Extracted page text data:
Start of Block
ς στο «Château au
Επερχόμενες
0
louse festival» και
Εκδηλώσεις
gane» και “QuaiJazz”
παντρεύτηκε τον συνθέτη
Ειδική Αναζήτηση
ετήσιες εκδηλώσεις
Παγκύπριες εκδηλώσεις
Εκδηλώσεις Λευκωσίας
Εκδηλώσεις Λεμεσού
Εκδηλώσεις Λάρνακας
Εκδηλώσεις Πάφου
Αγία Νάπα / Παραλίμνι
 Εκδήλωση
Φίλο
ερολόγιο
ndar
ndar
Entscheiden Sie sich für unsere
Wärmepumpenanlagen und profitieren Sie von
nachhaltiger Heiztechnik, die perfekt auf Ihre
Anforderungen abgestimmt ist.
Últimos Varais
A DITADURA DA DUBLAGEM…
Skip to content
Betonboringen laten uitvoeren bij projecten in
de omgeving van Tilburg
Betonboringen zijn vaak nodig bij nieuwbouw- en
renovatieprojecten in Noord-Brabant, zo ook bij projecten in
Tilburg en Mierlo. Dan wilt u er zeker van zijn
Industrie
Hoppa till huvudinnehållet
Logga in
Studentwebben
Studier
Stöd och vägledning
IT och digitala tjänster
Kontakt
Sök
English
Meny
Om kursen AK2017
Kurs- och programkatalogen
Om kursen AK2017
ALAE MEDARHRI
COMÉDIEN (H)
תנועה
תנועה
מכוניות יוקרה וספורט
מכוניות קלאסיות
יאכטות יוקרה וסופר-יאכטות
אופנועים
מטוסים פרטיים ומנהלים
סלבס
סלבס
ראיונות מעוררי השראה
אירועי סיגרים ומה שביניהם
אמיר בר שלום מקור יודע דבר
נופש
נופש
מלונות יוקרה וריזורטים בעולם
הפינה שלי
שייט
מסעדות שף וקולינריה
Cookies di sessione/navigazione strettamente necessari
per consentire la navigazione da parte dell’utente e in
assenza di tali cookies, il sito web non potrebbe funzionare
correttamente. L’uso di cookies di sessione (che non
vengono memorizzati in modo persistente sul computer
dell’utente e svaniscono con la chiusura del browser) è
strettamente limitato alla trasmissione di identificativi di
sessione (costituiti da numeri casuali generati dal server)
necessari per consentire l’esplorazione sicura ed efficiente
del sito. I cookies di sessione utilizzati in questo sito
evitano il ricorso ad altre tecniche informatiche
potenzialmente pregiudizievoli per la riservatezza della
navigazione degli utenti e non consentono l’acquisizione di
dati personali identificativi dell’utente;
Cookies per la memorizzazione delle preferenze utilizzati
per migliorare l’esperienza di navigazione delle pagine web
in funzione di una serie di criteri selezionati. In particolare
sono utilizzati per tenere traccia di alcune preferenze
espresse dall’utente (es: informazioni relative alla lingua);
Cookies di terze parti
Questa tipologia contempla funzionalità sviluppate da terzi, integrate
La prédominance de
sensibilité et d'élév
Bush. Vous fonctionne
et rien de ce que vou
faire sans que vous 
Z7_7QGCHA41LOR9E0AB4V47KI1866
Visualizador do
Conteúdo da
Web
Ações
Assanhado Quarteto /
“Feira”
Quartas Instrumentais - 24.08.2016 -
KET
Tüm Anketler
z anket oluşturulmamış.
End of Block
#### [WHAT TO PRODUCE]
Extract each line from the start of the records up to and including the line containing "navigazione degli utenti", and reproduce them unchanged.

#### [RESPONSE TO THIS EXERCISE]
ς στο «Château au
Επερχόμενες
0
louse festival» και
Εκδηλώσεις
gane» και “QuaiJazz”
παντρεύτηκε τον συνθέτη
Ειδική Αναζήτηση
ετήσιες εκδηλώσεις
Παγκύπριες εκδηλώσεις
Εκδηλώσεις Λευκωσίας
Εκδηλώσεις Λεμεσού
Εκδηλώσεις Λάρνακας
Εκδηλώσεις Πάφου
Αγία Νάπα / Παραλίμνι
 Εκδήλωση
Φίλο
ερολόγιο
ndar
ndar
Entscheiden Sie sich für unsere
Wärmepumpenanlagen und profitieren Sie von
nachhaltiger Heiztechnik, die perfekt auf Ihre
Anforderungen abgestimmt ist.
Últimos Varais
A DITADURA DA DUBLAGEM…
Skip to content
Betonboringen laten uitvoeren bij projecten in
de omgeving van Tilburg
Betonboringen zijn vaak nodig bij nieuwbouw- en
renovatieprojecten in Noord-Brabant, zo ook bij projecten in
Tilburg en Mierlo. Dan wilt u er zeker van zijn
Industrie
Hoppa till huvudinnehållet
Logga in
Studentwebben
Studier
Stöd och vägledning
IT och digitala tjänster
Kontakt
Sök
English
Meny
Om kursen AK2017
Kurs- och programkatalogen
Om kursen AK2017
ALAE MEDARHRI
COMÉDIEN (H)
תנועה
תנועה
מכוניות יוקרה וספורט
מכוניות קלאסיות
יאכטות יוקרה וסופר-יאכטות
אופנועים
מטוסים פרטיים ומנהלים
סלבס
סלבס
ראיונות מעוררי השראה
אירועי סיגרים ומה שביניהם
אמיר בר שלום מקור יודע דבר
נופש
נופש
מלונות יוקרה וריזורטים בעולם
הפינה שלי
שייט
מסעדות שף וקולינריה
Cookies di sessione/navigazione strettamente necessari
per consentire la navigazione da parte dell’utente e in
assenza di tali cookies, il sito web non potrebbe funzionare
correttamente. L’uso di cookies di sessione (che non
vengono memorizzati in modo persistente sul computer
dell’utente e svaniscono con la chiusura del browser) è
strettamente limitato alla trasmissione di identificativi di
sessione (costituiti da numeri casuali generati dal server)
necessari per consentire l’esplorazione sicura ed efficiente
del sito. I cookies di sessione utilizzati in questo sito
evitano il ricorso ad altre tecniche informatiche
potenzialmente pregiudizievoli per la riservatezza della
navigazione degli utenti e non consentono l’acquisizione di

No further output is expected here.